2 Falou Daniel e disse: Eu estava olhando, durante a minha visão da
noite, e eis que os quatro ventos do céu agitavam o mar Grande.
3 Quatro animais, grandes, diferentes uns dos outros, subiam do
mar.
4 O primeiro era como leão e tinha asas de águia; enquanto eu
olhava, foram-lhe arrancadas as asas, foi levantado da terra e posto em dois
pés, como homem; e lhe foi dada mente de homem.
5 Continuei olhando, e eis aqui o segundo animal, semelhante a um
urso, o qual se levantou sobre um dos seus lados; na boca, entre os dentes,
trazia três costelas; e lhe diziam: Levanta-te, devora muita carne.

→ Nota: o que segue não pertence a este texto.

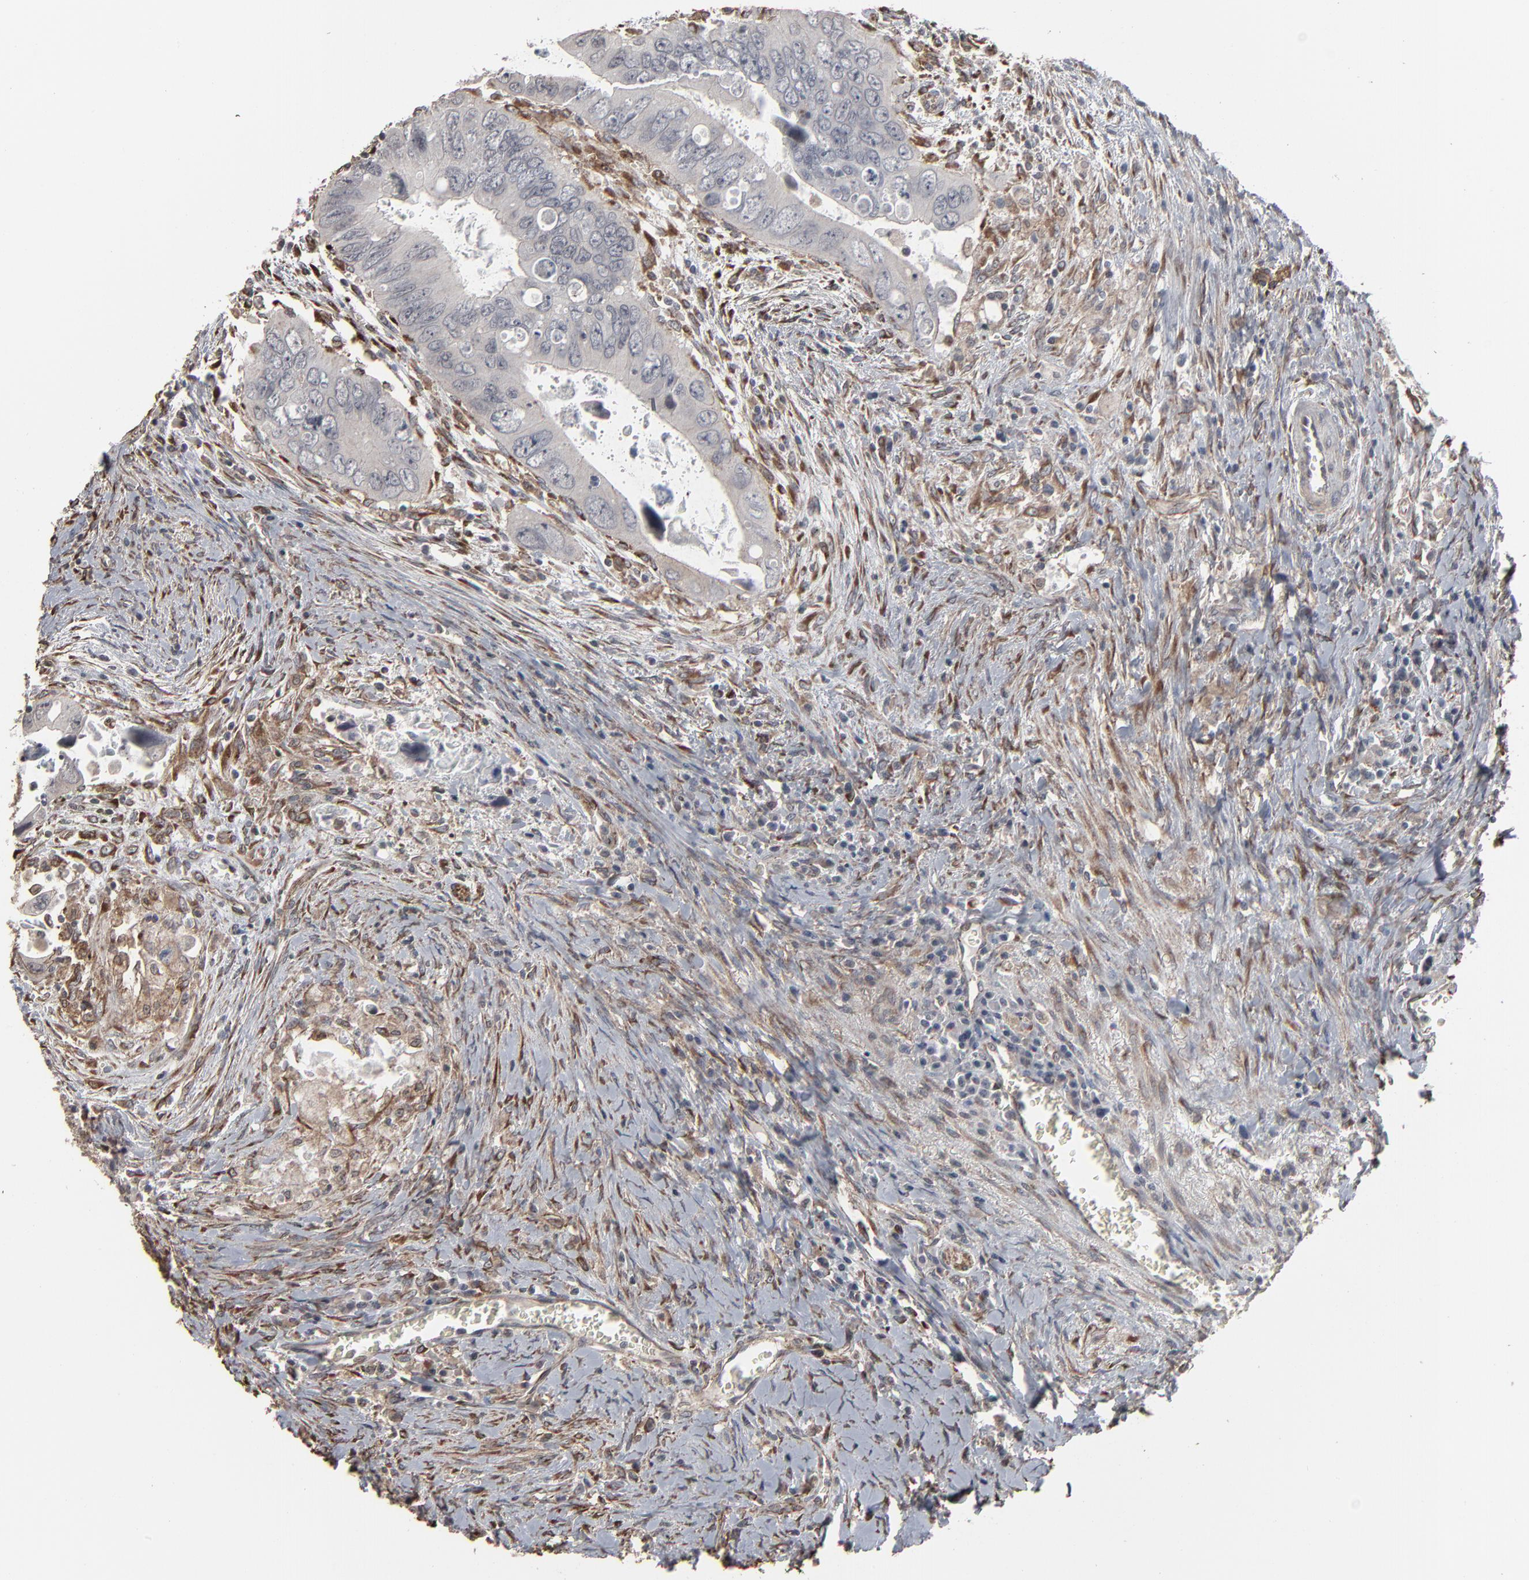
{"staining": {"intensity": "negative", "quantity": "none", "location": "none"}, "tissue": "colorectal cancer", "cell_type": "Tumor cells", "image_type": "cancer", "snomed": [{"axis": "morphology", "description": "Adenocarcinoma, NOS"}, {"axis": "topography", "description": "Rectum"}], "caption": "Immunohistochemical staining of colorectal cancer (adenocarcinoma) demonstrates no significant expression in tumor cells.", "gene": "CTNND1", "patient": {"sex": "male", "age": 70}}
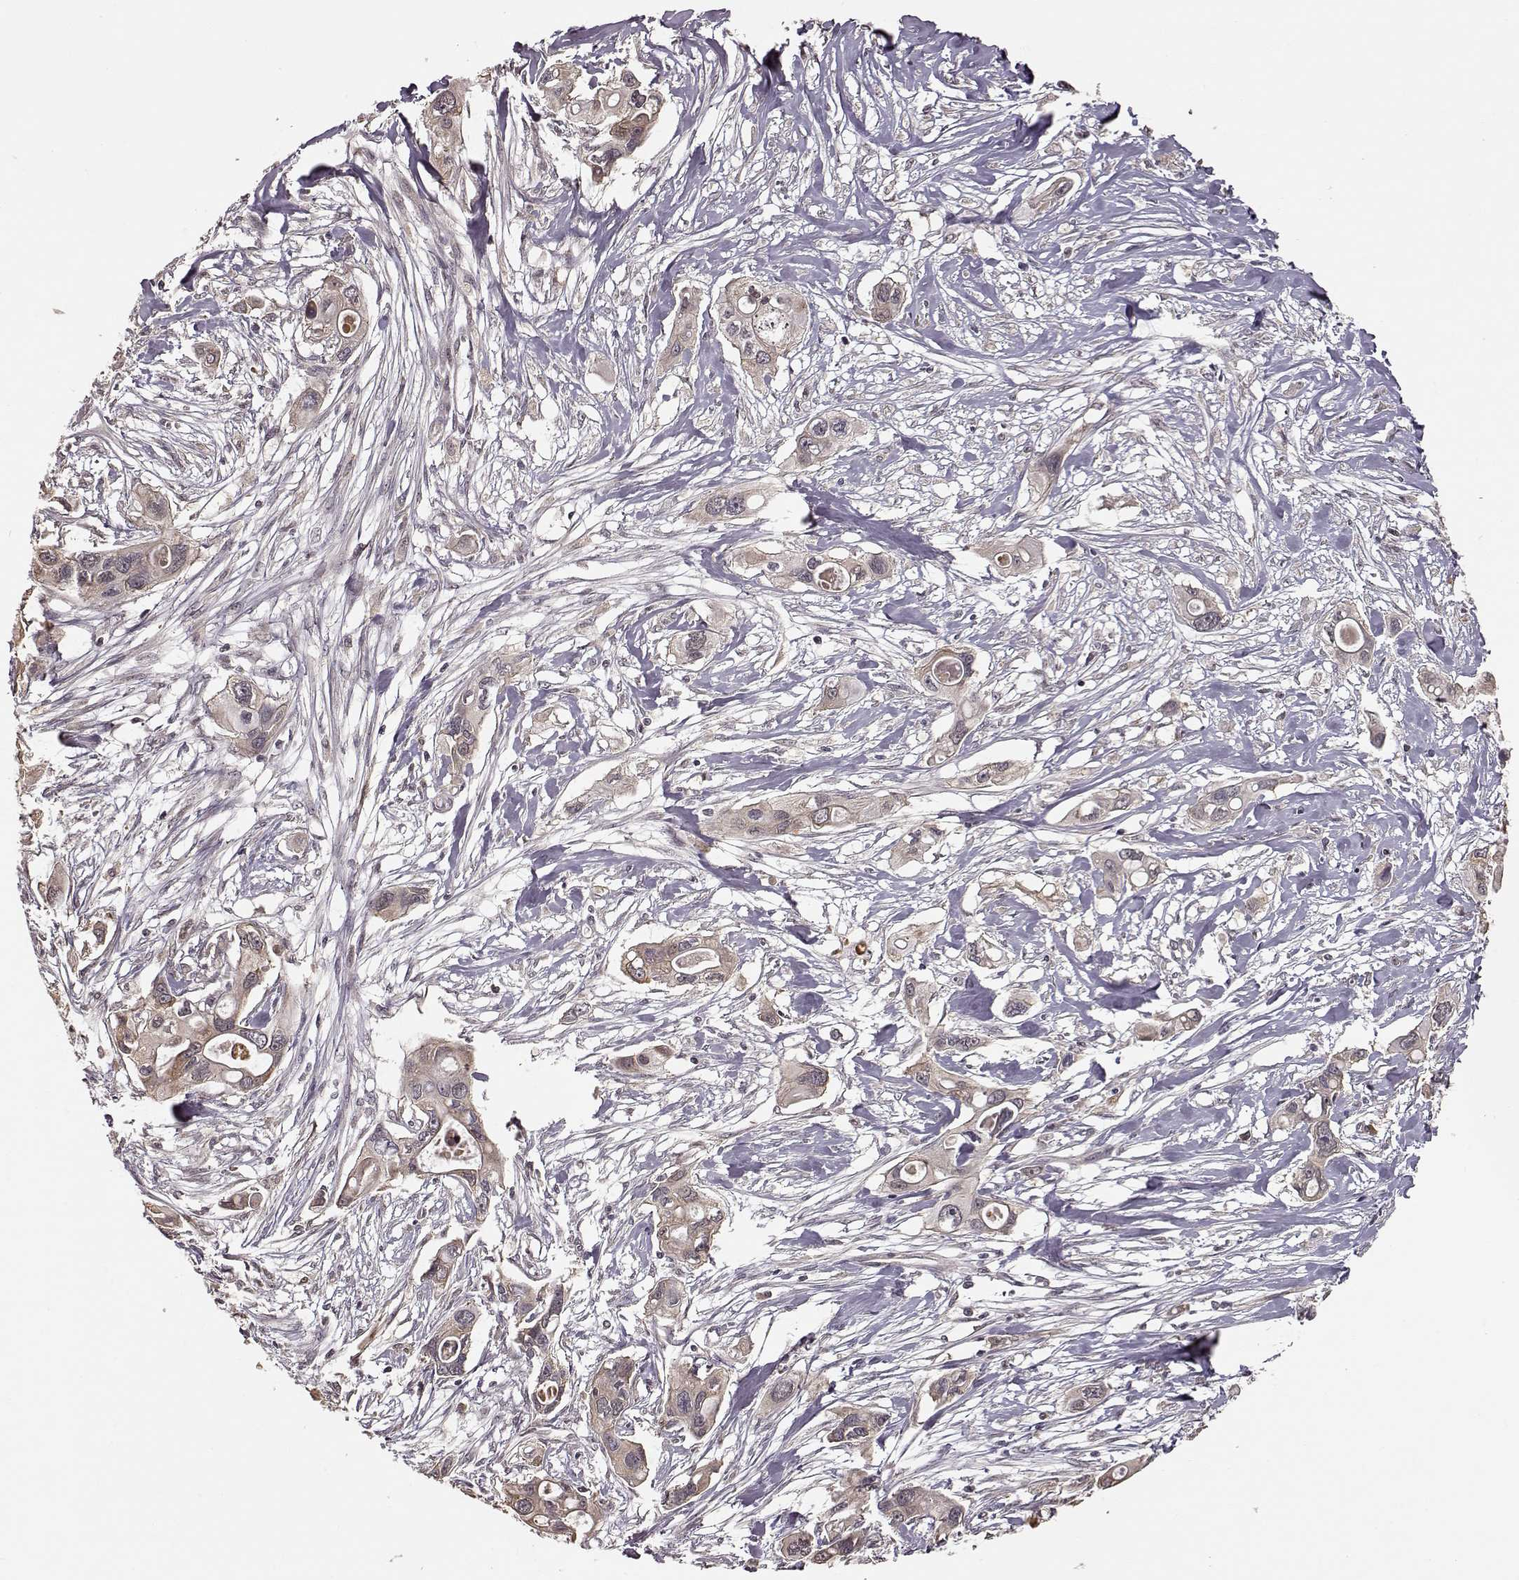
{"staining": {"intensity": "weak", "quantity": ">75%", "location": "cytoplasmic/membranous"}, "tissue": "pancreatic cancer", "cell_type": "Tumor cells", "image_type": "cancer", "snomed": [{"axis": "morphology", "description": "Adenocarcinoma, NOS"}, {"axis": "topography", "description": "Pancreas"}], "caption": "About >75% of tumor cells in pancreatic cancer show weak cytoplasmic/membranous protein positivity as visualized by brown immunohistochemical staining.", "gene": "CRB1", "patient": {"sex": "male", "age": 60}}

6 Depois disto, continuei olhando, e eis aqui outro, semelhante a
um leopardo, e tinha nas costas quatro asas de ave; tinha também este animal quatro
cabeças, e foi-lhe dado domínio.
7 Depois disto, eu continuava olhando nas visões da noite, e eis
aqui o quarto animal, terrível, espantoso e sobremodo forte, o qual tinha
grandes dentes de ferro; ele devorava, e fazia em pedaços, e pisava aos pés o que
sobejava; era diferente de todos os animais que apareceram antes dele e tinha
dez chifres.
8 Estando eu a observar os chifres, eis que entre eles subiu outro
pequeno, diante do qual três dos primeiros chifres foram arrancados; e eis que
neste chifre havia olhos, como os de homem, e uma boca que falava com
insolência.
A descrição da visão do profeta Daniel se
estabelece para muitos estudiosos tanto com uma interpretação profética pretérita
quanto histórica e, para alguns outros, também escatológica. A profecia é
apresentada na forma alegórica usando os animais como figura de linguagem para
descrever situações, reinos, políticas e governos que deveriam se suceder àquela
época. No verso 1 está assegurado quando foi registrada a visão. Segundo os
historiadores, o tempo do rei Belsazar era época de decadência social do Império
Babilônico.
No verso 2a a figura dos quatro ventos do céu
parece estar relacionada com os quatro pontos cardeais ou aos quatro cantos da
terra, ou as quatro estações etc., um figurativo de tempos e lugares. De acordo
com a numerologia bíblica o número quatro é o número da terra, da criação,
referindo então a um evento criado, terreno e não espiritual (2). Entretanto,
alguns autores sugerem que a palavra hebraica para vento ou sopro, ru’ah, teria conotação espiritual, sendo
então um vento divino. Mas este argumento isolado nos parece inconsistente
porque colocaria Deus na posição de gerador da história e não como controlador
da história. Usualmente na Bíblia a palavra ventos
(plural) está associada a rumores.
No verso 2b, os ventos agitavam o mar
Grande. Na tipologia bíblica o mar significa povos, nações governos, política.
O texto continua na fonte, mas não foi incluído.